EXTRAORDINARY TALES, cinq fois plus de Poe avec Christopher Lee, Guillermo Del Toro et… Bela Lugosi

On a tous tremblé d’effroi à la lecture de nouvelles signées Edgar Allan Poe, et été envoûté par la science du verbe détenue par ce dernier, qui lui permettait de transformer la littérature en magie noire. Certains d’entre nous ont la chance de savoir dessiner, et de pouvoir ainsi coucher sur l’écran de cinéma les visions extraordinaires que leurs inspirent ces contes macabres. C’est le cas de l’espagnol Raul Garcia, qui a composé cinq symphonies de terreur et d’angoisse à partir d’autant d’histoires du romancier.

Les récits en question comptent parmi les classiques plus oppressants : La chute de la maison Usher, Le cœur révélateur (The tell tale heart), La vérité sur le cas de M. Valdemar, Le puits et le pendule et Le masque de la mort rouge. Chacun est adapté dans un style graphique particulier, et si distinct de tous les autres qu’on en viendrait presque à douter qu’un seul et unique réalisateur les a tous supervisés. A l’exception du Masque de la mort rouge, tous nous sont racontés en voix-off, par un narrateur prestigieux : Christopher Lee, Guillermo Del Toro, Julian Sands et… Bela Lugosi.

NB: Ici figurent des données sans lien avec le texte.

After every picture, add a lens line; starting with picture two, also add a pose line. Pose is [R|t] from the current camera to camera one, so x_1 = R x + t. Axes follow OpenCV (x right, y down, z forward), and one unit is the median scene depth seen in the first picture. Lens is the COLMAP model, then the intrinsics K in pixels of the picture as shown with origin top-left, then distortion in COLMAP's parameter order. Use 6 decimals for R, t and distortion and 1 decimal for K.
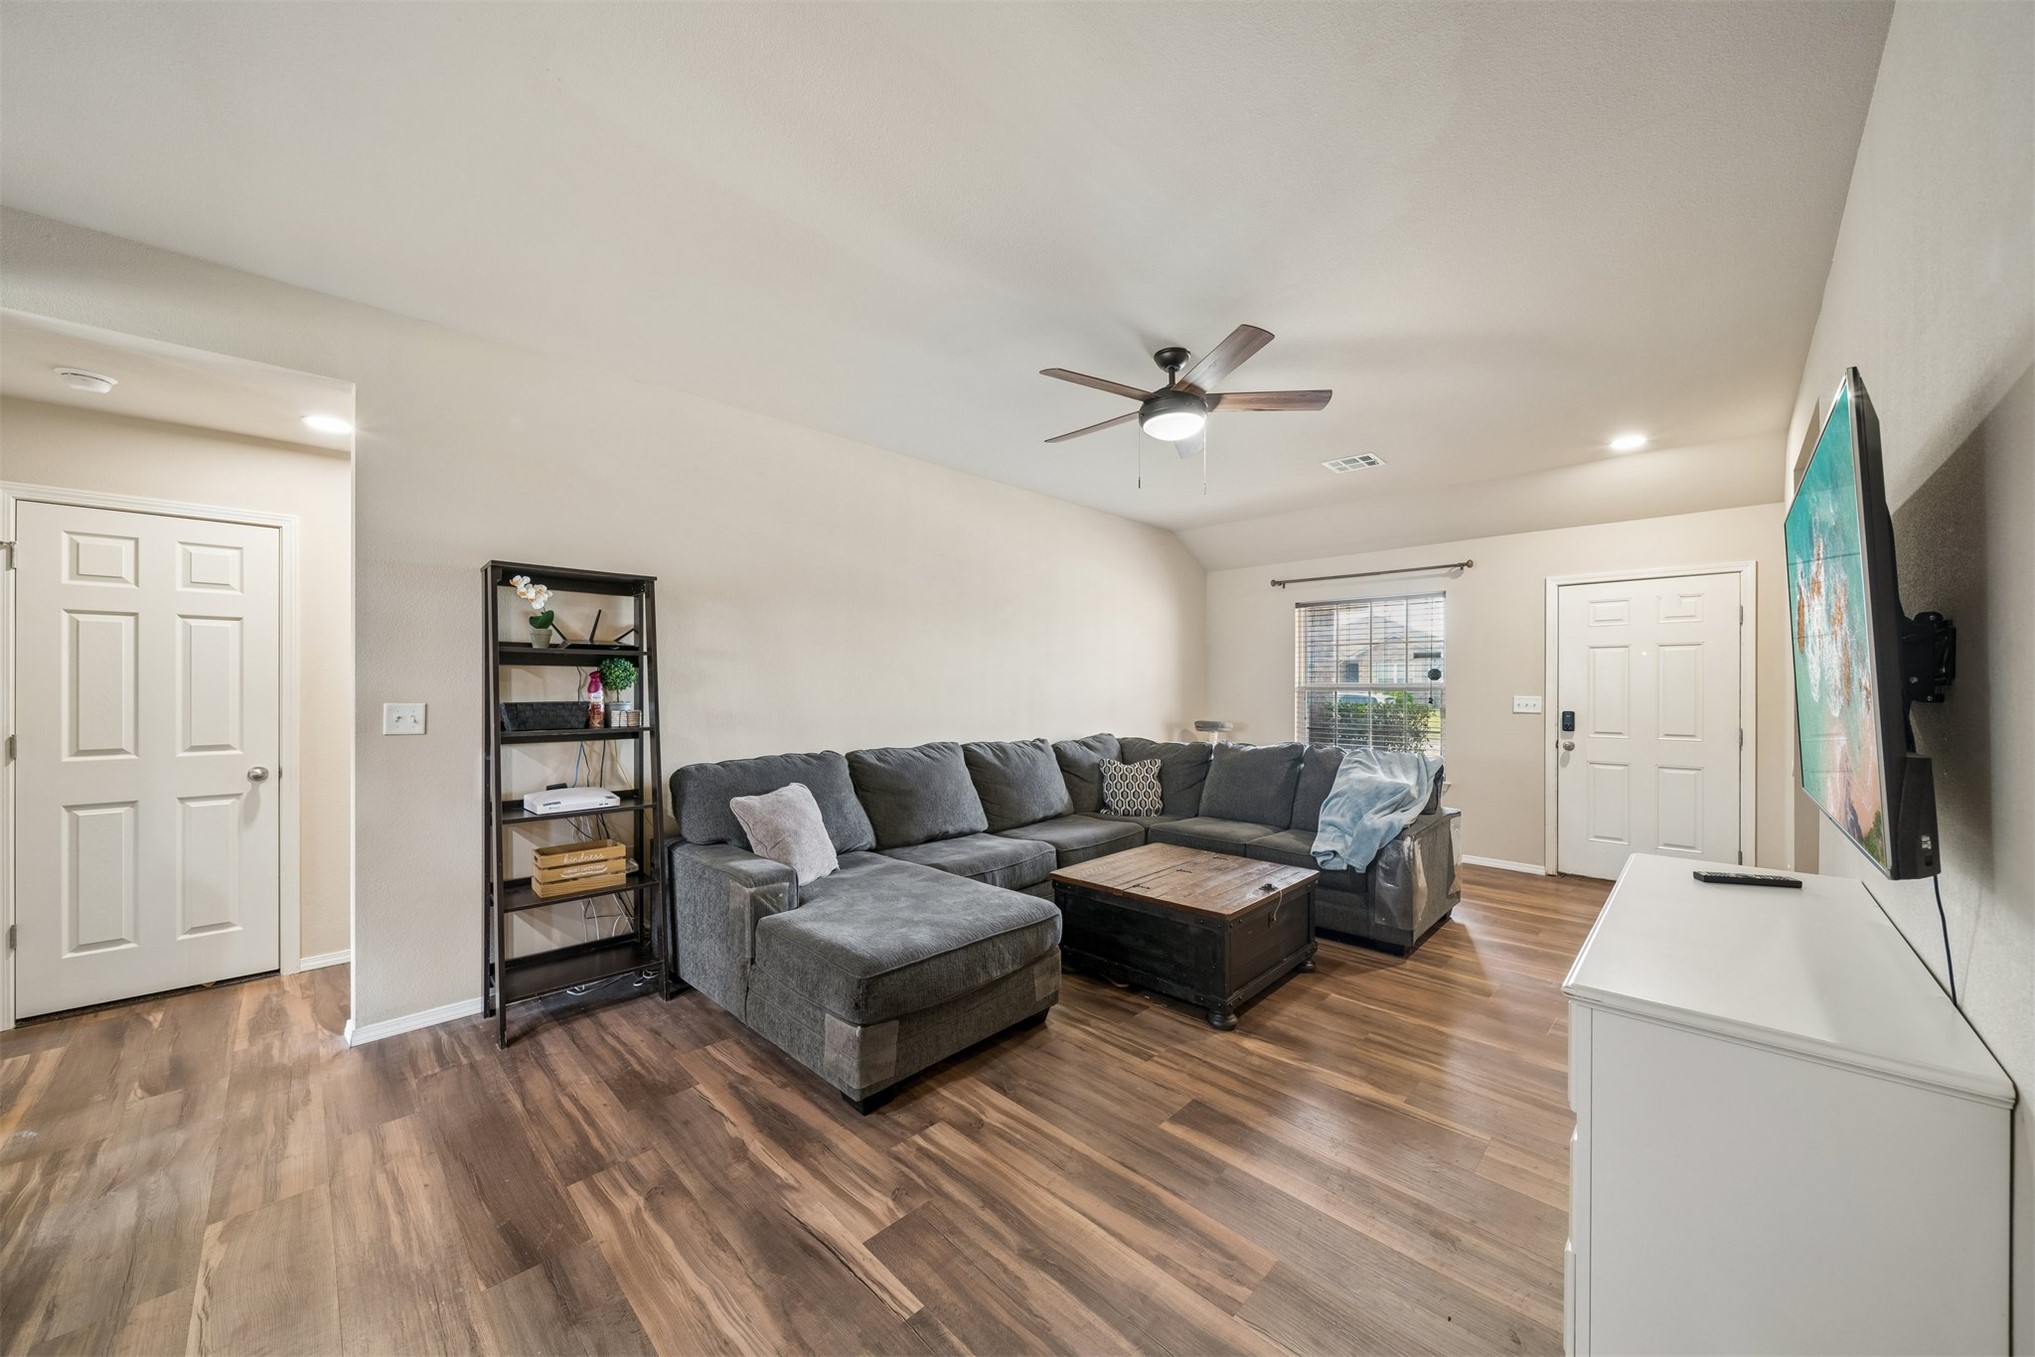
lens RADIAL K [[711.6, 0, 1026.6], [0, 711.6, 691.6], [0, 0, 1]] dist [-0.000664, -0.000134]
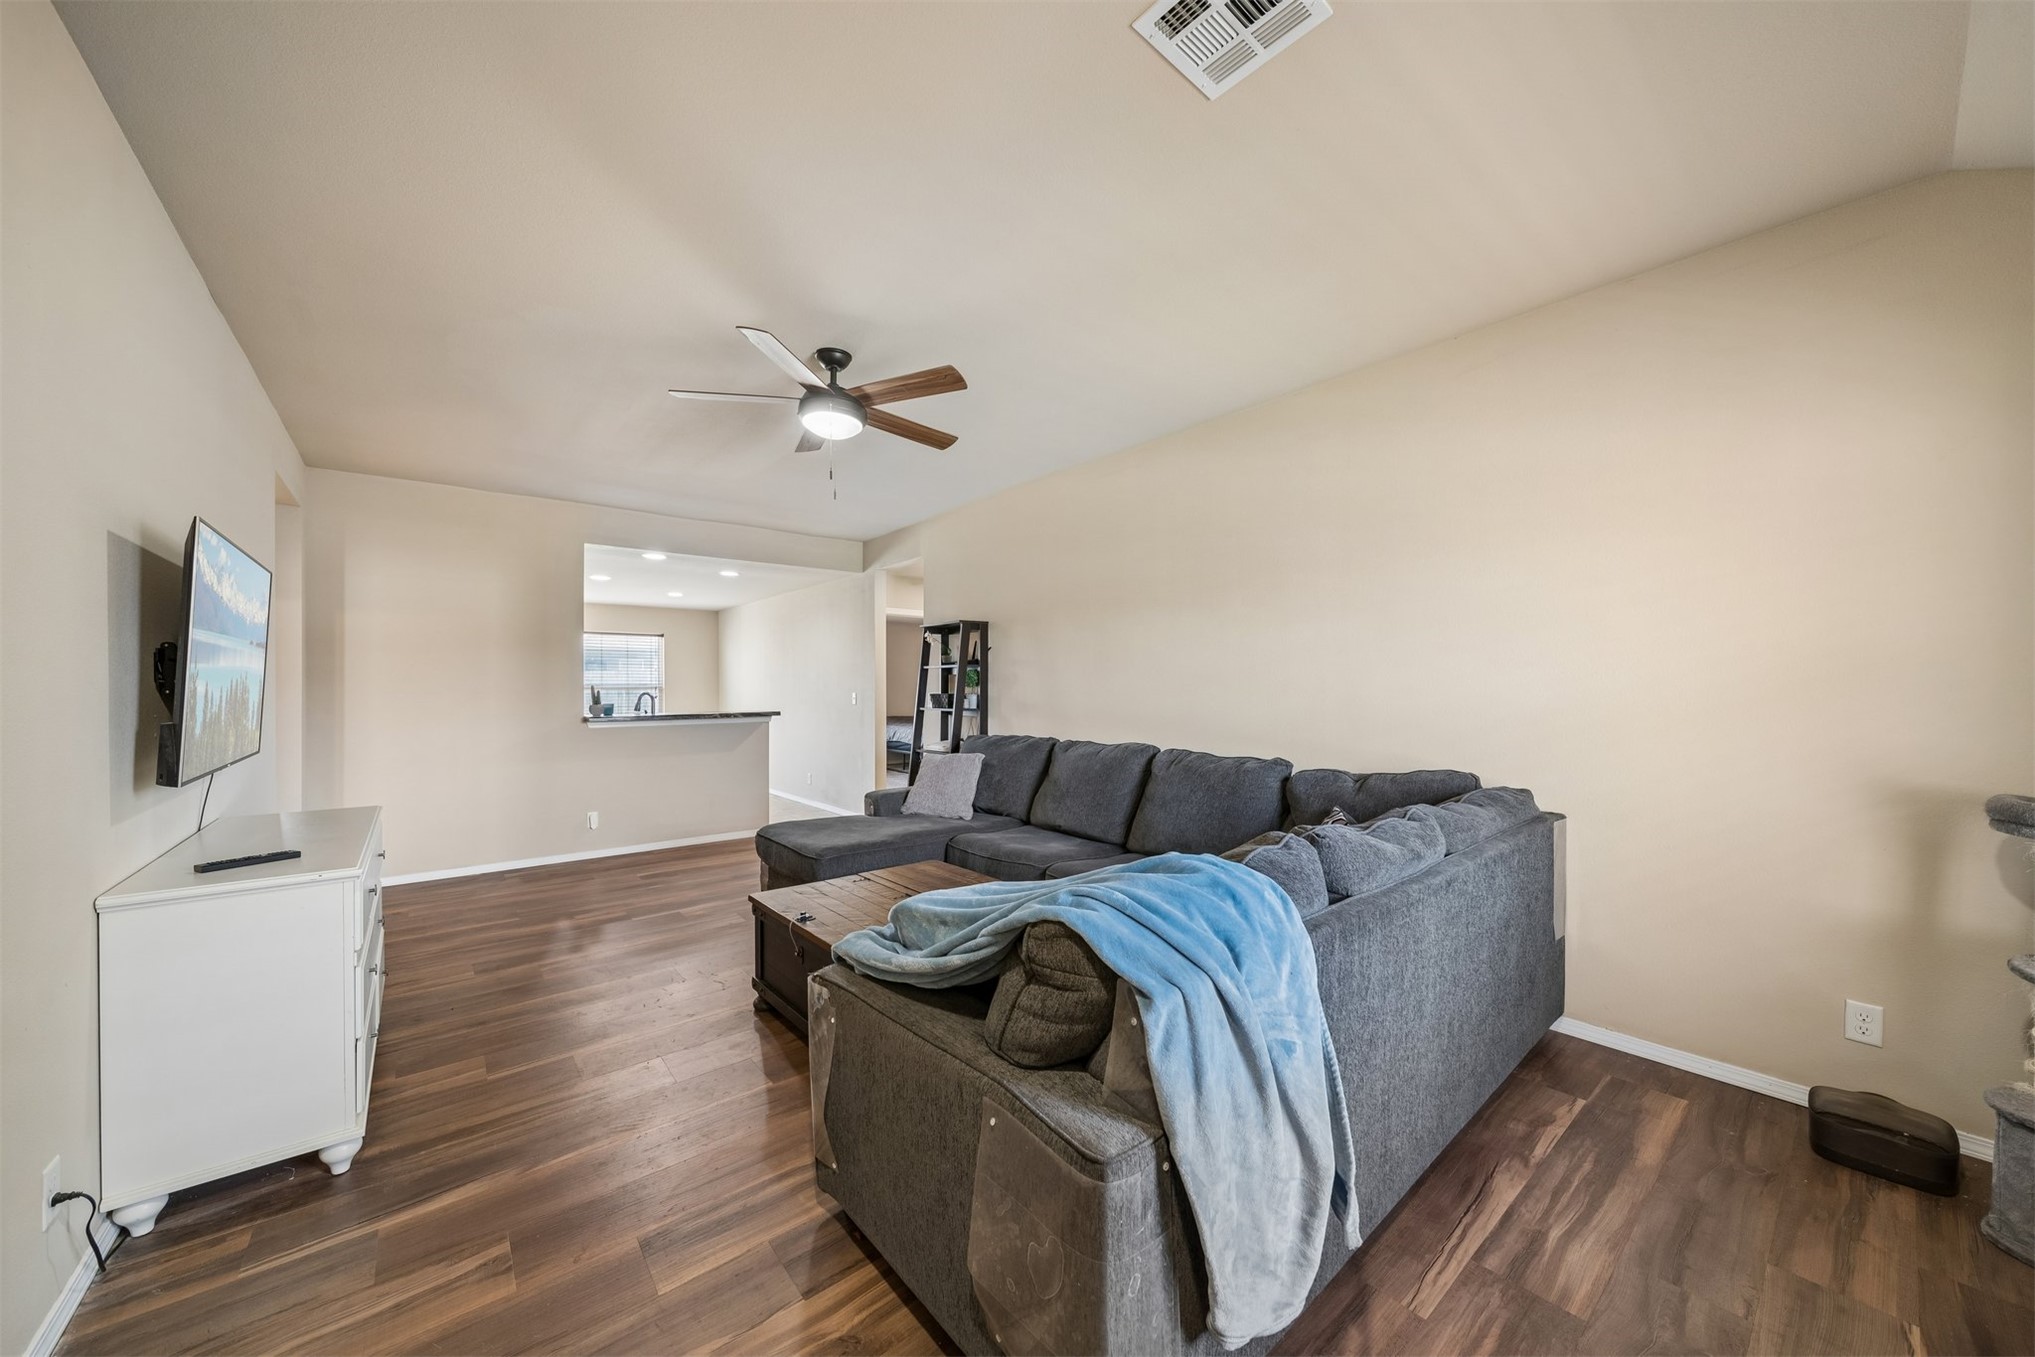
lens RADIAL K [[733.3, 0, 1031.5], [0, 733.3, 684.7], [0, 0, 1]] dist [-0.001315, -0.000325]
pose [[-0.112215, -0.003447, -0.993678, 1.070227], [0.001518, 0.999992, -0.003641, -0.001050], [0.993683, -0.001917, -0.112209, 1.237923]]
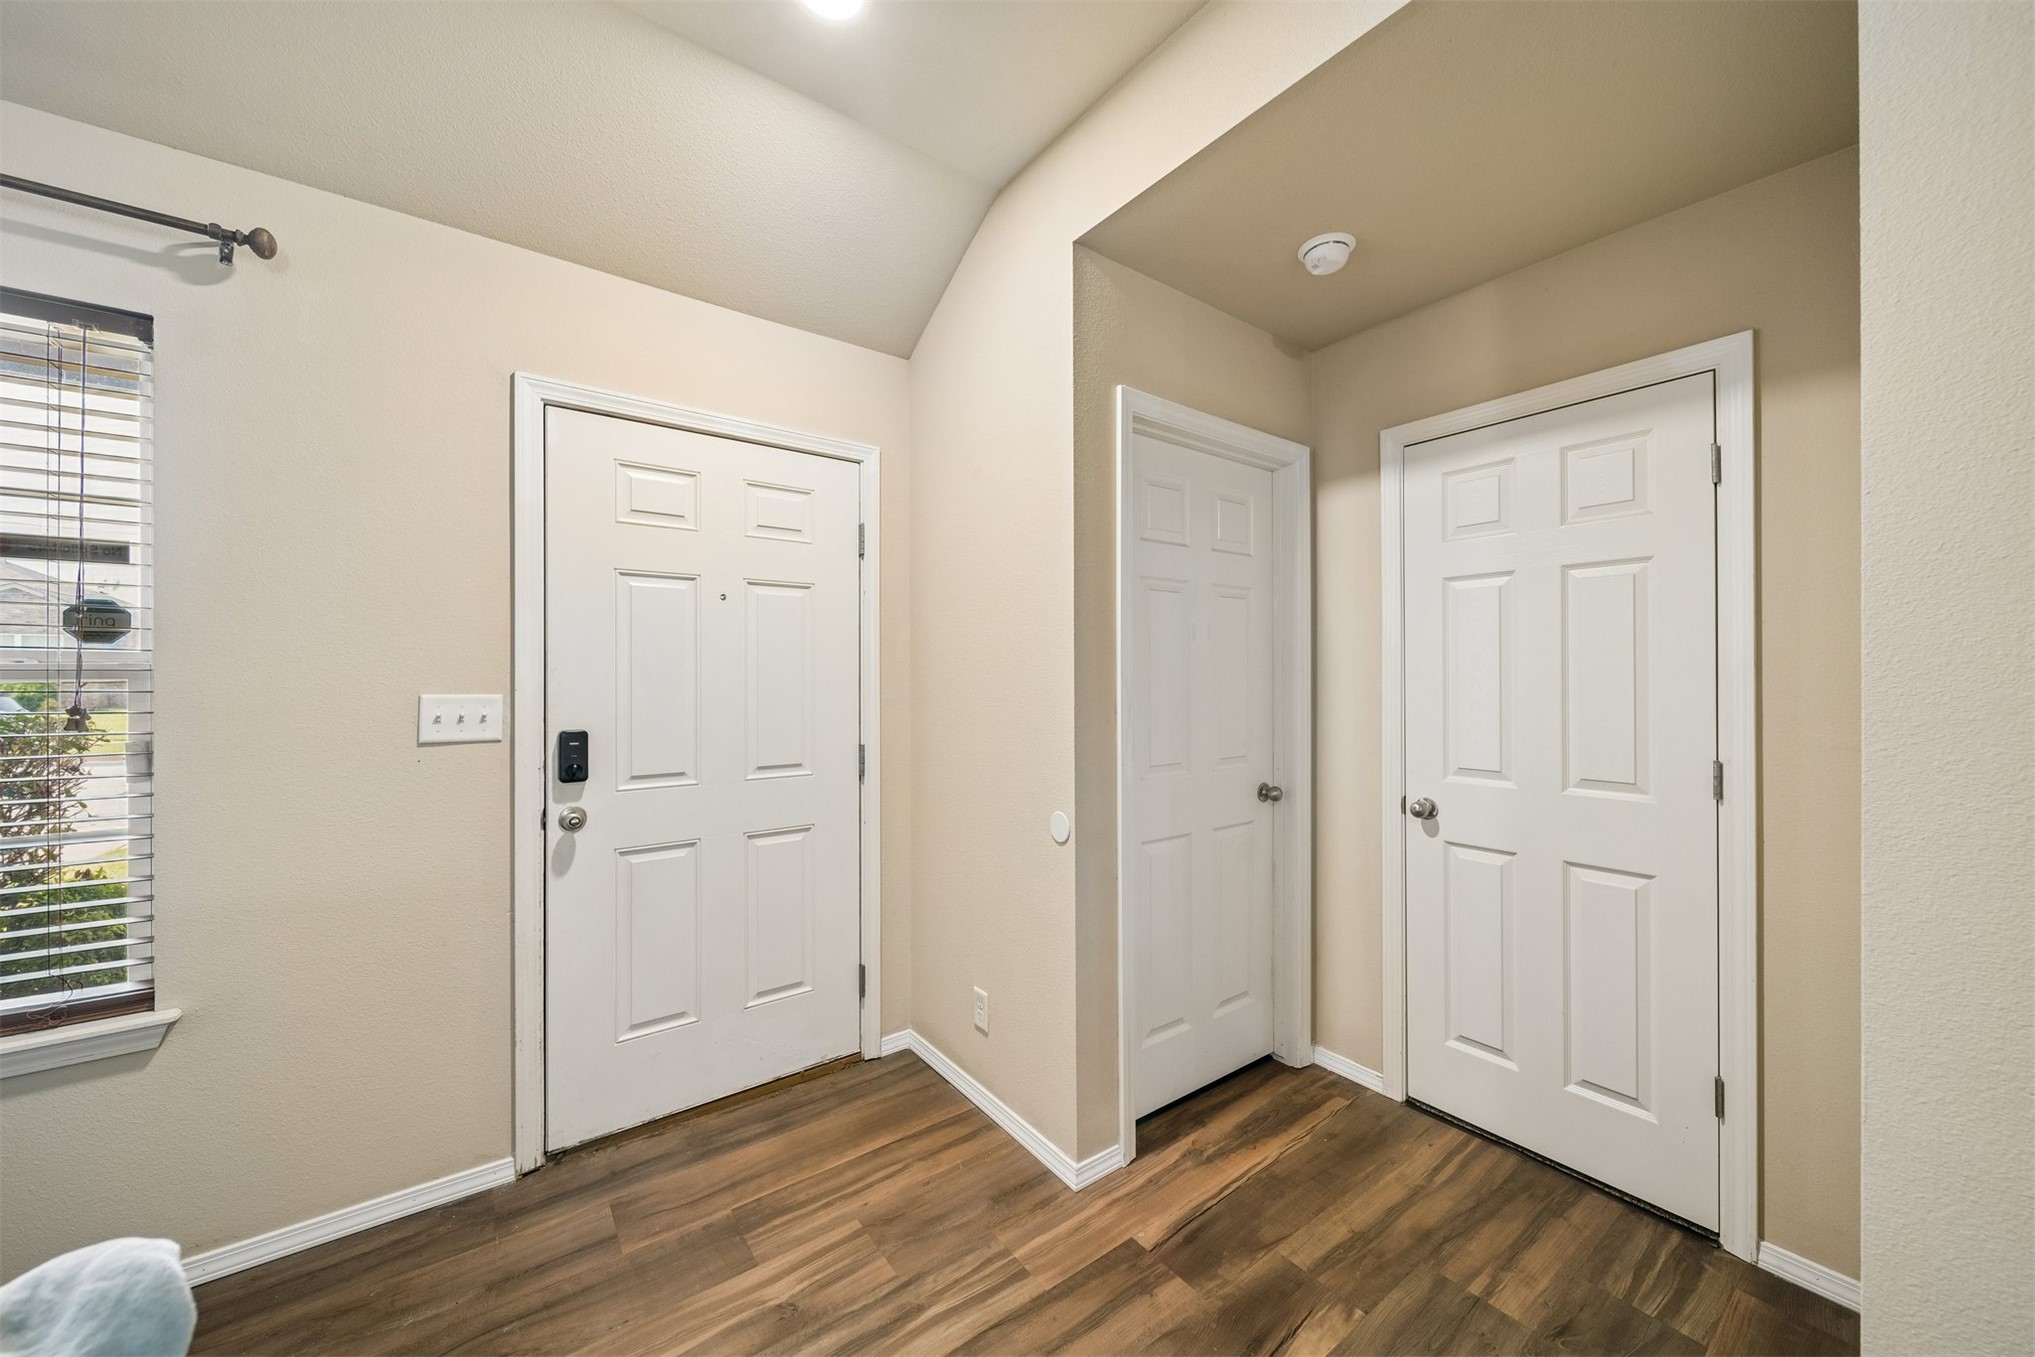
lens RADIAL K [[735.8, 0, 1022.6], [0, 735.8, 675.8], [0, 0, 1]] dist [-0.000844, -0.000115]
pose [[0.162638, 0.001257, 0.986685, 0.594259], [0.007030, 0.999972, -0.002433, 0.000249], [-0.986661, 0.007332, 0.162625, 1.015924]]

Raul Garcia et son producteur Stephan Roelants ont déniché un enregistrement audio d’une lecture habitée de l’histoire Le cœur révélateur par Lugosi, et ont construit autour de ce trésor le premier de leurs cinq sketches, dans un noir et blanc agressif et déstabilisant à souhait.

Extraordinary tales vise avant tout l’hommage, appliqué et sincère, doublé du plaisir communicatif de l’exercice de style animé

Dans Le cœur révélateur comme dans les trois autres segments avec narration, une harmonie remarquable est trouvée entre la voix-off, la musique, et les images venant illustrer les mots ; avec l’aspect visuel venant toujours en troisième position seulement. Chaque court-métrage tire sa force avant tout du son, et de la prose de Poe, logiquement mise en avant. Garcia a l’humilité d’être conscient que ce que Poe est parvenu à éveiller avec son art est inégalable, voire inadaptable – la seule limite de ces Extraordinary tales est qu’à chaque fois que l’un s’achève, on se dit qu’il nous a moins affolé et pétrifié que la lecture de l’original sur papier. Garcia vise avant tout l’hommage, appliqué et sincère (les transitions – inédites pour le coup – d’un sketch à l’autre, qui prennent la forme d’un dialogue entre Poe et la Mort incarnés par un corbeau et des statues, sont très belles et émouvantes), doublé du plaisir communicatif de l’exercice de style animé.

Le réalisateur déroge donc une seule fois à sa règle, en clôture de programme pour Le masque de la mort rouge. Sans narration, cet ultime film devient une création plus abstraite que les précédentes, où le brassage des couleurs et des formes permis par le choix de l’aquarelle fait passer le propos de Poe par une voie plus symbolique. La prose laisse la place à la poésie, l’illustration à un travail d’adaptation plus marqué. Cela fait une corde de plus à l’arc du film, et du studio qui l’a développé – Mélusine Productions, à qui l’on doit déjà Ernest et Célestine, Le chant de la mer. Qu’ils prennent pied dans l’animation adulte, artistiquement et thématiquement ambitieuse, en plus de leurs réussites tout public, est une très bonne nouvelle.

EXTRAORDINARY TALES (Luxembourg, Belgique, Espagne, Etats-Unis, 2014), un film de Raul Garcia, avec les voix de Christopher Lee, Bela Lugosi, Julian Sands, Guillermo Del Toro, Roger Corman. Durée : 73 min. Sortie en France indéterminée.